> _COMPLETE THE FOLLOWING_
a) Do these statements agree with the blog post on English comprehension? (i) Andre is seven years old. (ii) The family speaks a language other than English at home. (iii) Andre's attention span is described as about ten minutes. For each, answer yes or no and quote the deciding words from the blog post.
b) Can you carry on the blog post on English comprehension, picking up right after its final sentence?

==== PASSAGE TO READ ====

Thursday, August 28, 2008

How (not) to be creative in English Comprehension

Sometimes, I think God has a strange sense of humour. Here I am, a writer by profession, with a son who can't write to save his life. It's like David Beckham's son having two left feet. Not that I'm comparing myself with David Beckham. Ok, now that's confusing. Anyway, you know what I mean.

It's funny, considering we speak English at home and Andre does read a fair number of books. (For those who are not aware, Andre is 7). But I've since realised that speaking and reading doesn't automatically translate into having a good grasp of the language. Maybe it has to do maturity. For instance, Andre is very literal. If he reads "nothing escaped his teacher's eyes", he thinks there could be something literally shooting out of the teacher's eyes, like in an alien movie.

It probably also have to do with the fact that Andre's attention span is all of 2 minutes. In a typical primary 2 exam paper, you have something like 8 pages of exercises before you finally reach the much dreaded open-ended comprehension questions. Here's where many kids stumble but for Andre, it's not just a problem with comprehension, it's compounded by the fact that he is already very bored and wants to finish up the paper NOW. So throwing all caution to the wind, he will proceed to answer questions not by trying to understand the passage but by harnessing his extremely creative powers (honed from many hours of tv and computer games).

There was a mock test paper he did in school about a boy called Pipo who saved the day by using his intelligence. The last question was: "What kind of boy do you think Pipo is and why?" Andre's answer: "I think Pipo is a hippo because it rhymes with Pipo."

==== SOURCE INFORMATION ====

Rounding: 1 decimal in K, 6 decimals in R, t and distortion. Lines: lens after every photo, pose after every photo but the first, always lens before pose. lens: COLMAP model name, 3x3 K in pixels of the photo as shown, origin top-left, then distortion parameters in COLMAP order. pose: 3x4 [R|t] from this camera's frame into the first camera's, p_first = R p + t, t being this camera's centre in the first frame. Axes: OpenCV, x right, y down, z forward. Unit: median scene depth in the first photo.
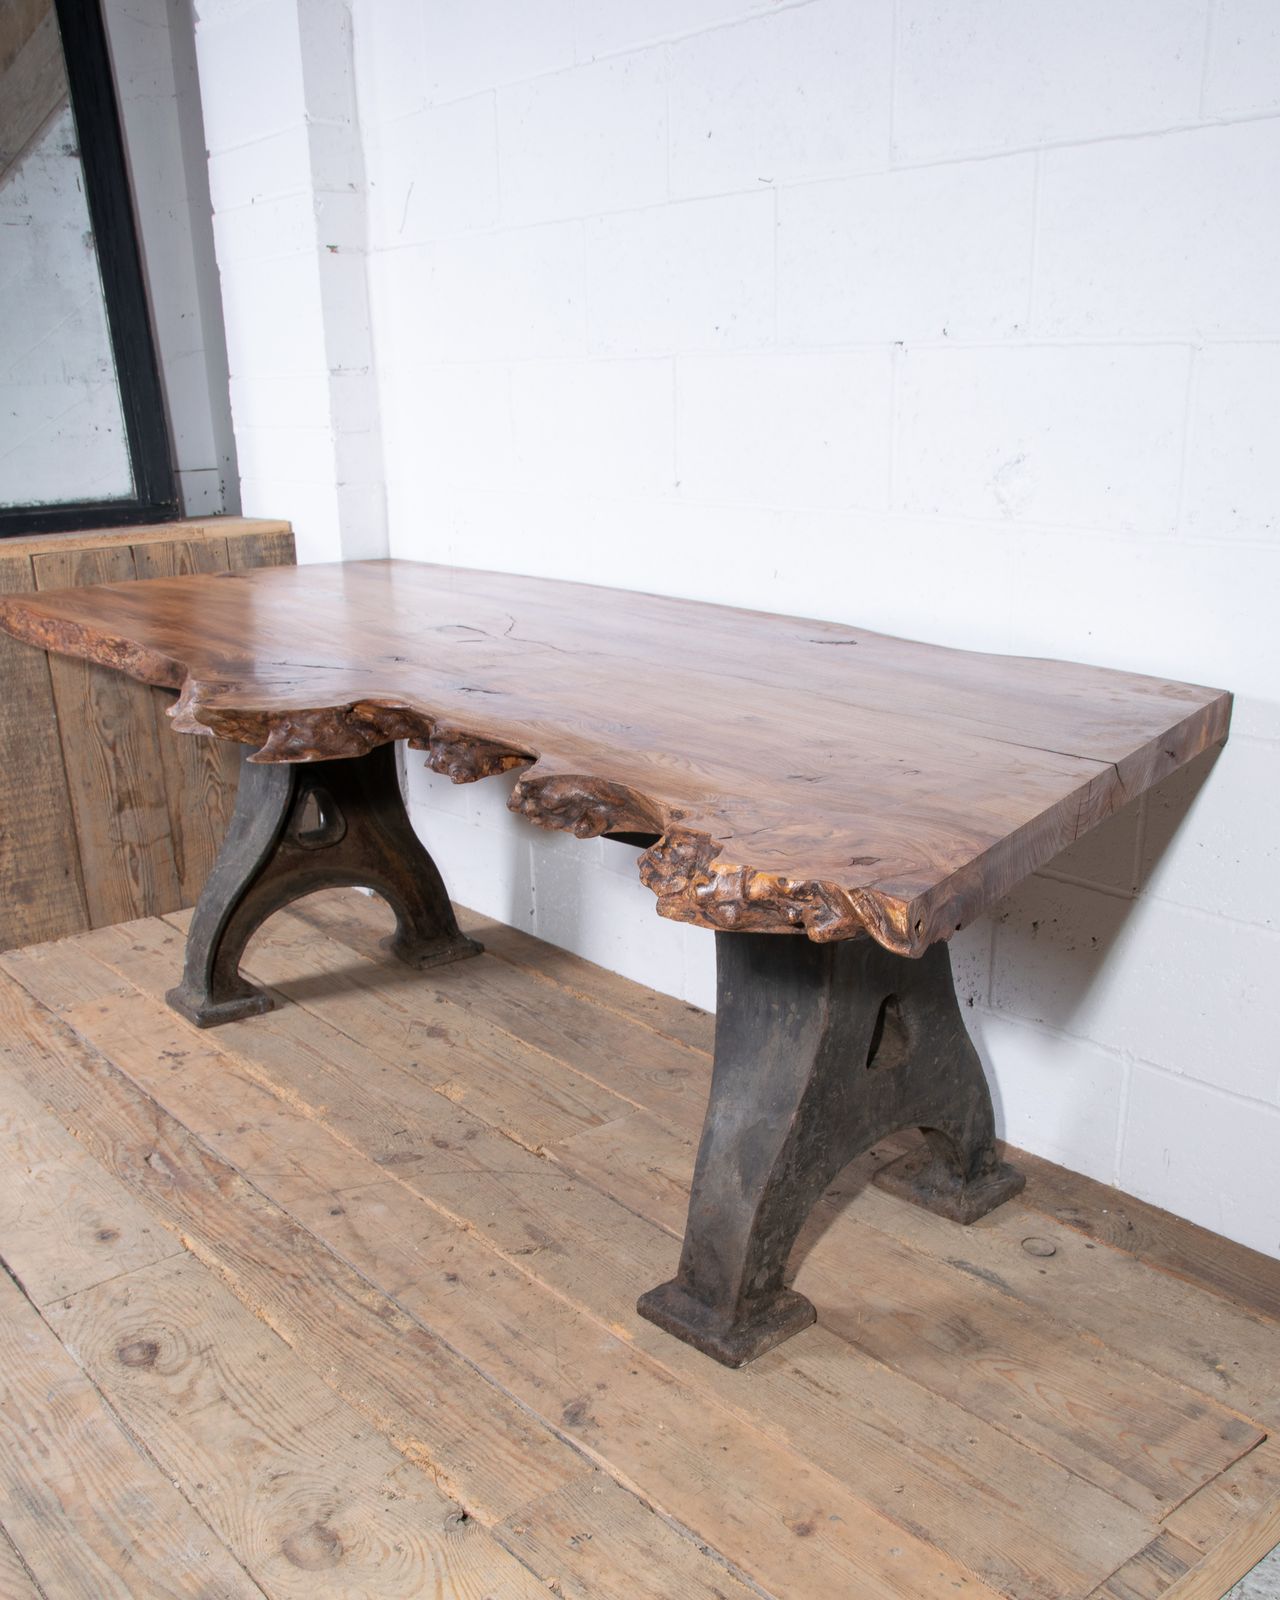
lens RADIAL K [[1514.7, 0, 655.7], [0, 1514.7, 966.7], [0, 0, 1]] dist [-0.136281, 0.110697]
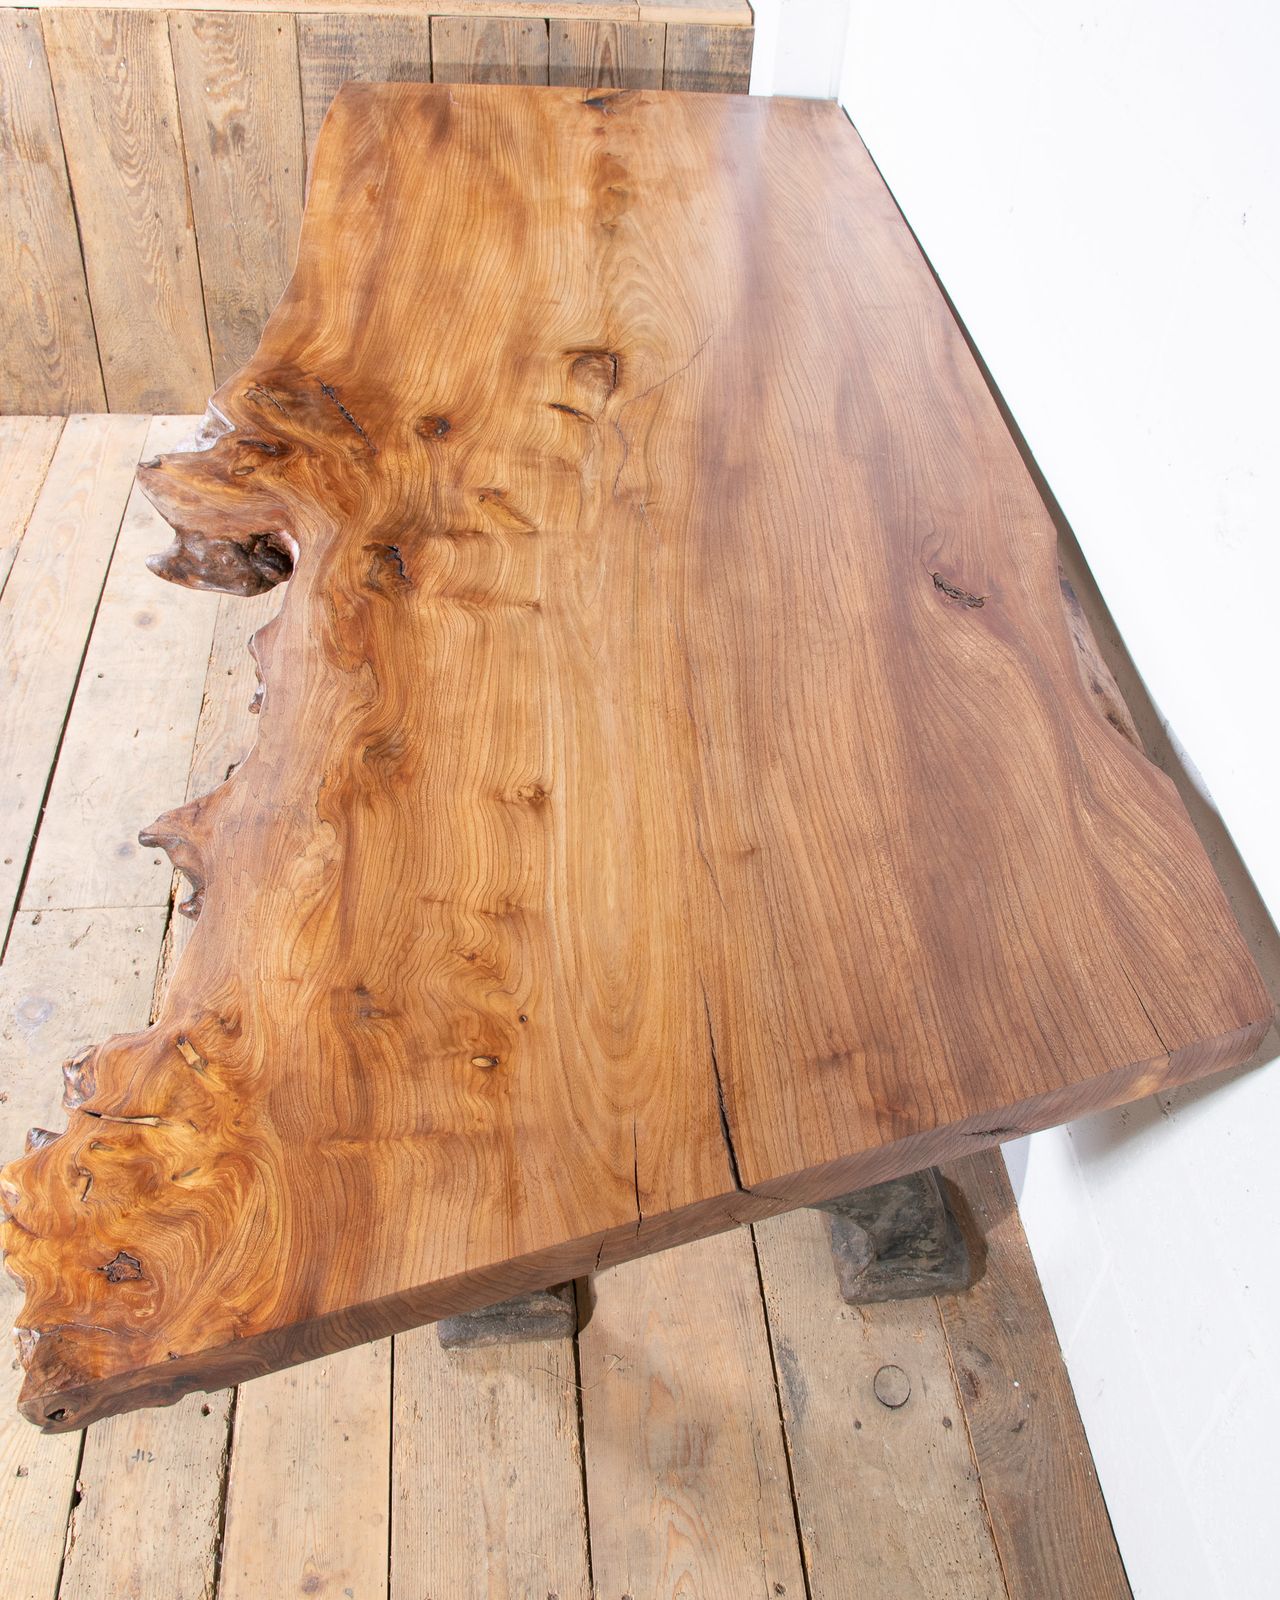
lens RADIAL K [[1588.3, 0, 633.1], [0, 1588.3, 736.1], [0, 0, 1]] dist [-0.131667, 0.123172]
pose [[0.816077, 0.417922, -0.399199, 0.327527], [-0.268931, 0.885985, 0.377765, -0.405075], [0.511560, -0.200929, 0.835424, 0.287618]]
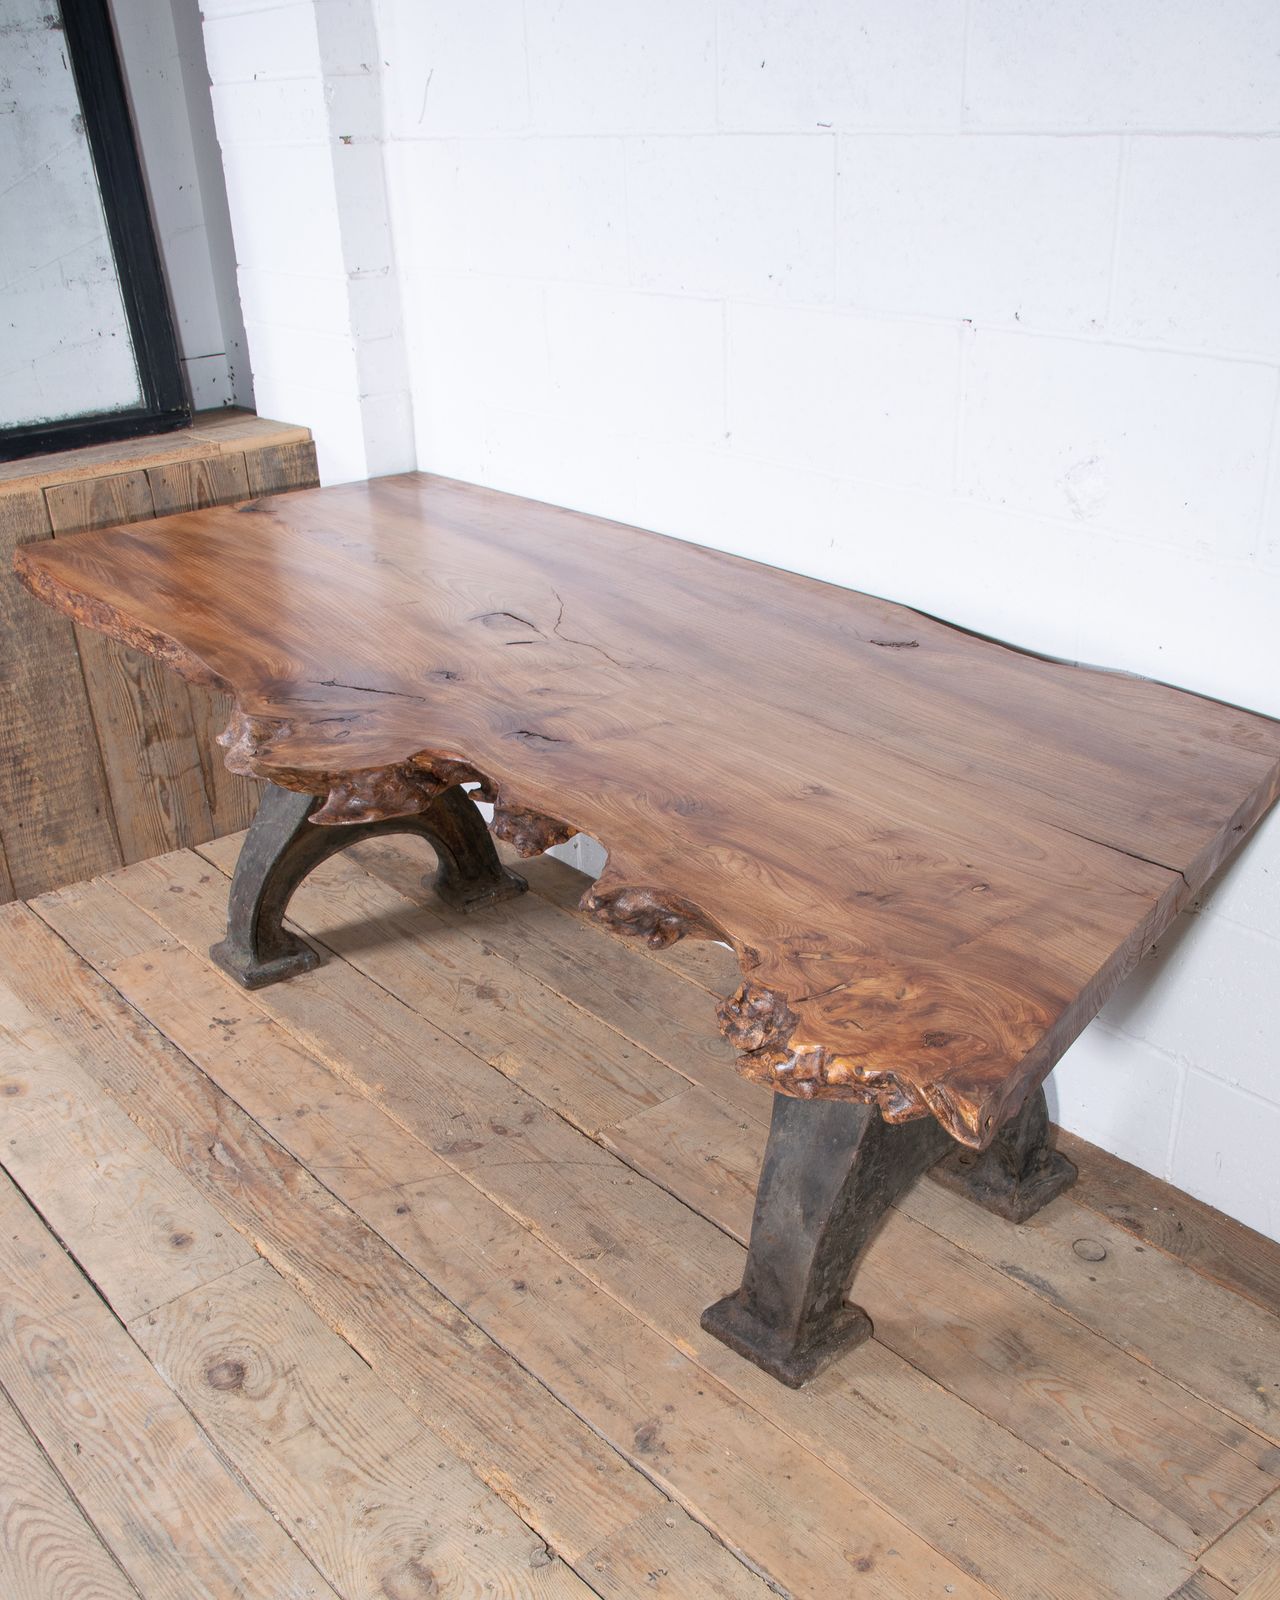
lens RADIAL K [[1602.9, 0, 646.1], [0, 1602.9, 980.9], [0, 0, 1]] dist [-0.135597, 0.113884]
pose [[0.999703, -0.008971, -0.022659, -0.021372], [0.012221, 0.988962, 0.147664, -0.157270], [0.021085, -0.147897, 0.988778, -0.050844]]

====

> _RESULTS FOR THE EXERCISE_
a)
(i) Yes: "Andre is 7"
(ii) No: "we speak English at home"
(iii) No: "Andre's attention span is all of 2 minutes"

b)
Another passage talked about the five senses - sight, hearing, touch, smell and taste. One of the questions was: "How do you know it is cooler in an air-conditioned room?" Andre: "You can see the air-conditioner is on in the room."

And sometimes, just for fun, the paper will throw in one of their favourite types of questions: "What word in the passage has the same meaning as 'lively'?" The correct answer was "energetic" but Andre had no idea what energetic meant. Heck, he couldn't even remember what lively meant. So he wrote: "The word is 'the'."

Often, I end up yelling at him, yet am curbing my desire to laugh. I'm not sure how fruitful that is. Anyway, I think Andre scores A* for creativity, unfortunately, it doesn't count when it comes to exams in Singapore. And that's why he's going for English tuition.

6 comments:

  1. Monica, the Pipo is a hippo is hilarious!! I lurve ur son's sense of humour...he's brilliant!
    I seriously think its a boy think, that short attention span, the mindset that work is best when it ends fast...I have 2 to deal with so you're lucky you have half my problem!!!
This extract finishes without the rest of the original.